[Saved data entries]
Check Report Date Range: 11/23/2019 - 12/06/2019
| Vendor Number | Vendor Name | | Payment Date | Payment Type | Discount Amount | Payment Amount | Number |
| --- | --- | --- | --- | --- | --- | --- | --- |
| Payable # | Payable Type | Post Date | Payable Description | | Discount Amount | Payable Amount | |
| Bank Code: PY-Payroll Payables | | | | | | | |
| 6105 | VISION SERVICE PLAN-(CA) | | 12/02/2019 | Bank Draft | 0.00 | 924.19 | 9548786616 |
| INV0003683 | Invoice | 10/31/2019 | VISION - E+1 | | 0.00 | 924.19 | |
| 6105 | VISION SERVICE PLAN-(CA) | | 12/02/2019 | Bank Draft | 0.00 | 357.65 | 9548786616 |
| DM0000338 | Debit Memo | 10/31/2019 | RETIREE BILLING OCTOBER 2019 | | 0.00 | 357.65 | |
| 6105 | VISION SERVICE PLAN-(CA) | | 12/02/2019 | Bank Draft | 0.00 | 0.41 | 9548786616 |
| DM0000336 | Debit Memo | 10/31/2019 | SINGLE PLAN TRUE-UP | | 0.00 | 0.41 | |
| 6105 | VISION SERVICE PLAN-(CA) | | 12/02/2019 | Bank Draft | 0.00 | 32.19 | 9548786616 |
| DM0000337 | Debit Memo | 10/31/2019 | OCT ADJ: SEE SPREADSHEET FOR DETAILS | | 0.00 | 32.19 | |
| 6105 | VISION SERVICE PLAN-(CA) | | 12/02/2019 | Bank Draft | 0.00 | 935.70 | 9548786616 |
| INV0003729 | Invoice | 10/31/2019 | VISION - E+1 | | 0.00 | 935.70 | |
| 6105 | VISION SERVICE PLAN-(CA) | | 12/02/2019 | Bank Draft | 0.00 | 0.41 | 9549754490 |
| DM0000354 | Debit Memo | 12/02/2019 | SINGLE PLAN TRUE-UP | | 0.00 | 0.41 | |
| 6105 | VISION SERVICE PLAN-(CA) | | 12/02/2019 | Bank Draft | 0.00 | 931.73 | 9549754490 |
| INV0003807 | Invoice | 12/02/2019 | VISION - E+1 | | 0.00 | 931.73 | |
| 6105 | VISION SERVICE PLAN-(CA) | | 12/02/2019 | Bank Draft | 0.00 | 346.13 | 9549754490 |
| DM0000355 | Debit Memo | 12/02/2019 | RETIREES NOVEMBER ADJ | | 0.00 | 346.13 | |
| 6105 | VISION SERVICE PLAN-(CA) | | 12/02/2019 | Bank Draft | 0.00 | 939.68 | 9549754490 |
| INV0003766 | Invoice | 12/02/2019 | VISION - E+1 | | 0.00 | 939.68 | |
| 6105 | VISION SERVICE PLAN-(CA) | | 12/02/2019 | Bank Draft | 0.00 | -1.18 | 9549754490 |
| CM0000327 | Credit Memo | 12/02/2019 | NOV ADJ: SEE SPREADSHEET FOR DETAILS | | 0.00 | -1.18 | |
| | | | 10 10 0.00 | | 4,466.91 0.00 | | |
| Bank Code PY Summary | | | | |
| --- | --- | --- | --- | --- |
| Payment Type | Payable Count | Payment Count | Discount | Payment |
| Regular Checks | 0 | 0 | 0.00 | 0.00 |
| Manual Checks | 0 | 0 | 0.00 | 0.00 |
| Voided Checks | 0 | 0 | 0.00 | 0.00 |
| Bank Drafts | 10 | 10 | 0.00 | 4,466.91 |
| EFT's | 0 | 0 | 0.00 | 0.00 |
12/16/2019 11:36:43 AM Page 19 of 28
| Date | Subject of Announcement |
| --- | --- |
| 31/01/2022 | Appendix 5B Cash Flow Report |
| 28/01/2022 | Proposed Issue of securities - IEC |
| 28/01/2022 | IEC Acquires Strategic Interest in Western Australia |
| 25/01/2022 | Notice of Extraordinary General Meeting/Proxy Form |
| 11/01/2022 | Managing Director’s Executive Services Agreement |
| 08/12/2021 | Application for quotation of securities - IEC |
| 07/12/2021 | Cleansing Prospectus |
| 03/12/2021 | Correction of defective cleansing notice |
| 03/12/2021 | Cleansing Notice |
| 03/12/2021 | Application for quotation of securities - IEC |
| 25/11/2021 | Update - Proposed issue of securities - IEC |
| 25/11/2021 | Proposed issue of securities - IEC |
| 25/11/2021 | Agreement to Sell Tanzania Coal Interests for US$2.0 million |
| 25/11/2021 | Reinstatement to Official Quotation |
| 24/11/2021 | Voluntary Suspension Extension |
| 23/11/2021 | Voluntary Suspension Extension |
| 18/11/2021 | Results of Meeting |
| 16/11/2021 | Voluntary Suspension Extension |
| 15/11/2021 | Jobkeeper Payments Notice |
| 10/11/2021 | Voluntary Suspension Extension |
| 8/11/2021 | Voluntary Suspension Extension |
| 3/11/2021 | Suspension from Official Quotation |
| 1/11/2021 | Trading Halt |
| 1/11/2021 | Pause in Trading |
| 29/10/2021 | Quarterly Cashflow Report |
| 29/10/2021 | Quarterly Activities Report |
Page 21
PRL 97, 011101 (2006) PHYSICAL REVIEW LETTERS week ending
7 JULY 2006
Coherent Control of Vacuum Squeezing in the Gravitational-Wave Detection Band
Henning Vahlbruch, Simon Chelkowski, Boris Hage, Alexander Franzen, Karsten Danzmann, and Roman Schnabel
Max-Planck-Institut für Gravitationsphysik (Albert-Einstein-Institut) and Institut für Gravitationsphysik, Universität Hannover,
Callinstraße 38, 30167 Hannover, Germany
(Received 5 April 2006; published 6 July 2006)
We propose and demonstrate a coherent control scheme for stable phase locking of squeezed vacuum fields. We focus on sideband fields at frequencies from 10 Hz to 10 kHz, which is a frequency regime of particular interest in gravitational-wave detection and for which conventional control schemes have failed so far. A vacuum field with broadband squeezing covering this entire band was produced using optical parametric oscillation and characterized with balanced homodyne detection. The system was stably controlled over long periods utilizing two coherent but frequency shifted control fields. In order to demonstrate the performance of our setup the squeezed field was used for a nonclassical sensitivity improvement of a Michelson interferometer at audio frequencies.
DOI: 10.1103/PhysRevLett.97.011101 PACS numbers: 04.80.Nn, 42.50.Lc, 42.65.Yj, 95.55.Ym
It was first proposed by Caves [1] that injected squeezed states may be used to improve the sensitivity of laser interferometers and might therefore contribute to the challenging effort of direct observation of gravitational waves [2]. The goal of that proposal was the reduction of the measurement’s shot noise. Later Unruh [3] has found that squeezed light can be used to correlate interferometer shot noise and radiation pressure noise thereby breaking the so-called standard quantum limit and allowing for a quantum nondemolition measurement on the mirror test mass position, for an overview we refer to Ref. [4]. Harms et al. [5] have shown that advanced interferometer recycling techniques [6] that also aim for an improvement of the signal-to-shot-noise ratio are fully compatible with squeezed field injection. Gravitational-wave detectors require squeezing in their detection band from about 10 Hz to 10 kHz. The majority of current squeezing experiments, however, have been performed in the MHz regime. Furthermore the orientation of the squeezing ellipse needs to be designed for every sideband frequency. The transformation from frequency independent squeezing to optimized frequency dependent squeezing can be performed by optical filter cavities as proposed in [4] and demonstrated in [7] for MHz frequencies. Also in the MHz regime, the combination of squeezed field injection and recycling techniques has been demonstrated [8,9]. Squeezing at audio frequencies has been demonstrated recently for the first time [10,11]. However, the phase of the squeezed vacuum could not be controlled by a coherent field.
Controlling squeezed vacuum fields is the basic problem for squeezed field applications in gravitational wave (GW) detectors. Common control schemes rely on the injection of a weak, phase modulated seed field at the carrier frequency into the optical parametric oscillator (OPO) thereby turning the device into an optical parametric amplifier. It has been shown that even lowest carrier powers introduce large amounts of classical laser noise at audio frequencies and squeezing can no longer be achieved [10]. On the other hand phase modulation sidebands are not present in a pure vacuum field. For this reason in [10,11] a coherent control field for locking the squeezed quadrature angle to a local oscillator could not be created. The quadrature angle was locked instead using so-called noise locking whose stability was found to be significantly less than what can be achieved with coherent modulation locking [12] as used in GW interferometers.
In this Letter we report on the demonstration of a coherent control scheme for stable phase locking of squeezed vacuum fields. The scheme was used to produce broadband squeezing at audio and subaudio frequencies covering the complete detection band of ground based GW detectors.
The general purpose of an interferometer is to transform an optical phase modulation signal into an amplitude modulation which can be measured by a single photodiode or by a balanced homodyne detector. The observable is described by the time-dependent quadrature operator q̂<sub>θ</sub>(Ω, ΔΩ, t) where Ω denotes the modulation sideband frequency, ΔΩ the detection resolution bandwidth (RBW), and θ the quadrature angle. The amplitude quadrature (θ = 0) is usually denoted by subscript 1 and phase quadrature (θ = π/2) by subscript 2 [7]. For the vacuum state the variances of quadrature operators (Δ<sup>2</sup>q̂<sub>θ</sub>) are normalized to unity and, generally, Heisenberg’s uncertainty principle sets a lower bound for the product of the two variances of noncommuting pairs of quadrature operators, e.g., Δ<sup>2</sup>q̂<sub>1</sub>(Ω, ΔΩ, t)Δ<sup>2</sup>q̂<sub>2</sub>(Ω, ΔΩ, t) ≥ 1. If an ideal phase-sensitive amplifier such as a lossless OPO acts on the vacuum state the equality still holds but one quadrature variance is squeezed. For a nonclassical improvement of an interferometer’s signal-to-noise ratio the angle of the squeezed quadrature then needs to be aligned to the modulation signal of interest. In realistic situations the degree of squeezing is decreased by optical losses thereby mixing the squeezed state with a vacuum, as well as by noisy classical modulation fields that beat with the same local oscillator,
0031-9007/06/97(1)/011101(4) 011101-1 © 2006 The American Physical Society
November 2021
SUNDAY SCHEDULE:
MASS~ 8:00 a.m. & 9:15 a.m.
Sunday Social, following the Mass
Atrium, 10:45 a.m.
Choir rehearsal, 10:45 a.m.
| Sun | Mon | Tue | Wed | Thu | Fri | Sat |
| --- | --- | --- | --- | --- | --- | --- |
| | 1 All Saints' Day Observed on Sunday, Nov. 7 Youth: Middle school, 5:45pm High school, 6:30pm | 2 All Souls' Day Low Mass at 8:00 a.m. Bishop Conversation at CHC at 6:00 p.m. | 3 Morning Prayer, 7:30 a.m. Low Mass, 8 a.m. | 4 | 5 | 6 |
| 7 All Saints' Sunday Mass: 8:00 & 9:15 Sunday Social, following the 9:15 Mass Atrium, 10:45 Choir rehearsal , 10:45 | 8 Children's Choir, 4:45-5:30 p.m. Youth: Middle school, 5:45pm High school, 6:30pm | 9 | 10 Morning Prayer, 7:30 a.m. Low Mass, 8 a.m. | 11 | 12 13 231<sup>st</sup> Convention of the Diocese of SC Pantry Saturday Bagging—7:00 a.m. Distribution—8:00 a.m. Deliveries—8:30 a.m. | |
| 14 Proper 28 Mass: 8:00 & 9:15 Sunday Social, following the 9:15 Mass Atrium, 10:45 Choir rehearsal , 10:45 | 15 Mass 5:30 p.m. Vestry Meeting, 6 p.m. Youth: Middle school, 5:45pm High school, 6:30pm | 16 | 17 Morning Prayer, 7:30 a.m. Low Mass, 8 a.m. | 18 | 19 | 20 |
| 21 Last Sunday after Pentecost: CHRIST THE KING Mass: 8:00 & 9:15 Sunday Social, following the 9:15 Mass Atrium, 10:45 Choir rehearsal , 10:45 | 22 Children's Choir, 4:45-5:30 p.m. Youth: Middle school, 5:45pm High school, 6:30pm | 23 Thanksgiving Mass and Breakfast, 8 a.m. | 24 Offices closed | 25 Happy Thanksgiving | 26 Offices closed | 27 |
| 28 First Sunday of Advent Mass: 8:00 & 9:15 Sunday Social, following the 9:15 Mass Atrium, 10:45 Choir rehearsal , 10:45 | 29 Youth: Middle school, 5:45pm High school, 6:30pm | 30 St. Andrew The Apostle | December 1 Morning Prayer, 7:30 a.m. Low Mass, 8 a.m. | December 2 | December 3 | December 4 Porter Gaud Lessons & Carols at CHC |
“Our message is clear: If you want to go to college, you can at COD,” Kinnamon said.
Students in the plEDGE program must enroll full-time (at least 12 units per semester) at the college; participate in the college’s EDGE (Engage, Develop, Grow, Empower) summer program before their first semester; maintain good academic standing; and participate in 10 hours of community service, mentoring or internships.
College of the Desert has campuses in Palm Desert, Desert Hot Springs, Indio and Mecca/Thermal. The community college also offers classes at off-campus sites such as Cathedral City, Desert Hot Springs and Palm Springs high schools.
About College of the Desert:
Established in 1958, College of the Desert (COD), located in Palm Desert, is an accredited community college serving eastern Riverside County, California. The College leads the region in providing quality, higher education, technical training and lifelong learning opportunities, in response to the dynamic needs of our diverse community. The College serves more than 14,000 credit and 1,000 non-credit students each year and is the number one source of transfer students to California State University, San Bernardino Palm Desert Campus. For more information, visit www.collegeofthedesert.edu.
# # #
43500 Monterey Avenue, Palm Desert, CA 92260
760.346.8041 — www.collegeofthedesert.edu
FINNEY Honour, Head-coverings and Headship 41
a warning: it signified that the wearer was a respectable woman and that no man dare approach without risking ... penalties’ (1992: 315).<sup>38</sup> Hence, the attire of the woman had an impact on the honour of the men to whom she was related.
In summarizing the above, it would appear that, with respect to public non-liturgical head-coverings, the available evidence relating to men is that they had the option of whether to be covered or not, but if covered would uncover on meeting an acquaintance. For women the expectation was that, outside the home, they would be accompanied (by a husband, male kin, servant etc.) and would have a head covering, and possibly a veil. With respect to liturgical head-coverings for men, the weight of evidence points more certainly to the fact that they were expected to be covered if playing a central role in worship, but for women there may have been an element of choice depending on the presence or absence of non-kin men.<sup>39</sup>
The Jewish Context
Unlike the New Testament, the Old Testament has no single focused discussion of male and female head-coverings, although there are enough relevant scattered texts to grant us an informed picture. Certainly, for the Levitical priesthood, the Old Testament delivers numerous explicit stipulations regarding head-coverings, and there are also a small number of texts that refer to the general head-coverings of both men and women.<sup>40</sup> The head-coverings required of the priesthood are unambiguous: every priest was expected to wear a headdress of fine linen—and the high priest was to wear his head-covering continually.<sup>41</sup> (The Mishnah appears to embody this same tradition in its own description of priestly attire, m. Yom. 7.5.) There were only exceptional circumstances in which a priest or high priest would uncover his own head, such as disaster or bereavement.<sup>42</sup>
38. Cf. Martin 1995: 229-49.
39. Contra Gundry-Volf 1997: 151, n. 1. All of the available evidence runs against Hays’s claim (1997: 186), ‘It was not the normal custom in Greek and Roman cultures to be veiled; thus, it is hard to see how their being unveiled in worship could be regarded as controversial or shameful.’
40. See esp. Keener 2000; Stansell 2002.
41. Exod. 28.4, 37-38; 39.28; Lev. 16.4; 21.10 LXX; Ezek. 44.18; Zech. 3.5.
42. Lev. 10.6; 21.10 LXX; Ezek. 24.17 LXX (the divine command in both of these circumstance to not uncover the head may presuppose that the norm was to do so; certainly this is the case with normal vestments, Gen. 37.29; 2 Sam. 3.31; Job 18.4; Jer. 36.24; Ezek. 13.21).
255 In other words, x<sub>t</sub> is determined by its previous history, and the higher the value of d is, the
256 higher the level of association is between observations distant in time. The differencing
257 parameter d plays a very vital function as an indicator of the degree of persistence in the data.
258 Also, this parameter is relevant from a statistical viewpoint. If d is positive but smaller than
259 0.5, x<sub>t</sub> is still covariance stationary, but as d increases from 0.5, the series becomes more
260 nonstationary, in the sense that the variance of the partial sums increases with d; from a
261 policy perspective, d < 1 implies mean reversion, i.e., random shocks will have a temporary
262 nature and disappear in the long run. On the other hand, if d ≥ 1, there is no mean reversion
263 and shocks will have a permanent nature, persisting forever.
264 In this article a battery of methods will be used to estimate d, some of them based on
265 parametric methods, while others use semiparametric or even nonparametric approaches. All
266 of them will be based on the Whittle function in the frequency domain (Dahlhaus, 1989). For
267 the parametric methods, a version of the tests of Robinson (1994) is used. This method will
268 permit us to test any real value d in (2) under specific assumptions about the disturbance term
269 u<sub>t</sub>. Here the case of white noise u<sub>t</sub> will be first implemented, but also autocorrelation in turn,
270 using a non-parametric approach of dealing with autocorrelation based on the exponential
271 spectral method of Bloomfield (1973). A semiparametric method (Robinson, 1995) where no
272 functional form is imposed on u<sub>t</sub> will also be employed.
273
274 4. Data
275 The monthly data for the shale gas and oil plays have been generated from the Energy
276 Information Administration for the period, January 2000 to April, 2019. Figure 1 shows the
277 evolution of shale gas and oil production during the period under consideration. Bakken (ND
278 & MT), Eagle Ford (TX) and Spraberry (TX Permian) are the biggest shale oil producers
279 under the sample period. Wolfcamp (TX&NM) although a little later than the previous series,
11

-- Exercise --
Set down each line exactly as it appears, starting at the top of the data and ending at the line containing "931.73 | 9549754490 |", and include no other lines.

-- Response --
Check Report Date Range: 11/23/2019 - 12/06/2019
| Vendor Number | Vendor Name | | Payment Date | Payment Type | Discount Amount | Payment Amount | Number |
| --- | --- | --- | --- | --- | --- | --- | --- |
| Payable # | Payable Type | Post Date | Payable Description | | Discount Amount | Payable Amount | |
| Bank Code: PY-Payroll Payables | | | | | | | |
| 6105 | VISION SERVICE PLAN-(CA) | | 12/02/2019 | Bank Draft | 0.00 | 924.19 | 9548786616 |
| INV0003683 | Invoice | 10/31/2019 | VISION - E+1 | | 0.00 | 924.19 | |
| 6105 | VISION SERVICE PLAN-(CA) | | 12/02/2019 | Bank Draft | 0.00 | 357.65 | 9548786616 |
| DM0000338 | Debit Memo | 10/31/2019 | RETIREE BILLING OCTOBER 2019 | | 0.00 | 357.65 | |
| 6105 | VISION SERVICE PLAN-(CA) | | 12/02/2019 | Bank Draft | 0.00 | 0.41 | 9548786616 |
| DM0000336 | Debit Memo | 10/31/2019 | SINGLE PLAN TRUE-UP | | 0.00 | 0.41 | |
| 6105 | VISION SERVICE PLAN-(CA) | | 12/02/2019 | Bank Draft | 0.00 | 32.19 | 9548786616 |
| DM0000337 | Debit Memo | 10/31/2019 | OCT ADJ: SEE SPREADSHEET FOR DETAILS | | 0.00 | 32.19 | |
| 6105 | VISION SERVICE PLAN-(CA) | | 12/02/2019 | Bank Draft | 0.00 | 935.70 | 9548786616 |
| INV0003729 | Invoice | 10/31/2019 | VISION - E+1 | | 0.00 | 935.70 | |
| 6105 | VISION SERVICE PLAN-(CA) | | 12/02/2019 | Bank Draft | 0.00 | 0.41 | 9549754490 |
| DM0000354 | Debit Memo | 12/02/2019 | SINGLE PLAN TRUE-UP | | 0.00 | 0.41 | |
| 6105 | VISION SERVICE PLAN-(CA) | | 12/02/2019 | Bank Draft | 0.00 | 931.73 | 9549754490 |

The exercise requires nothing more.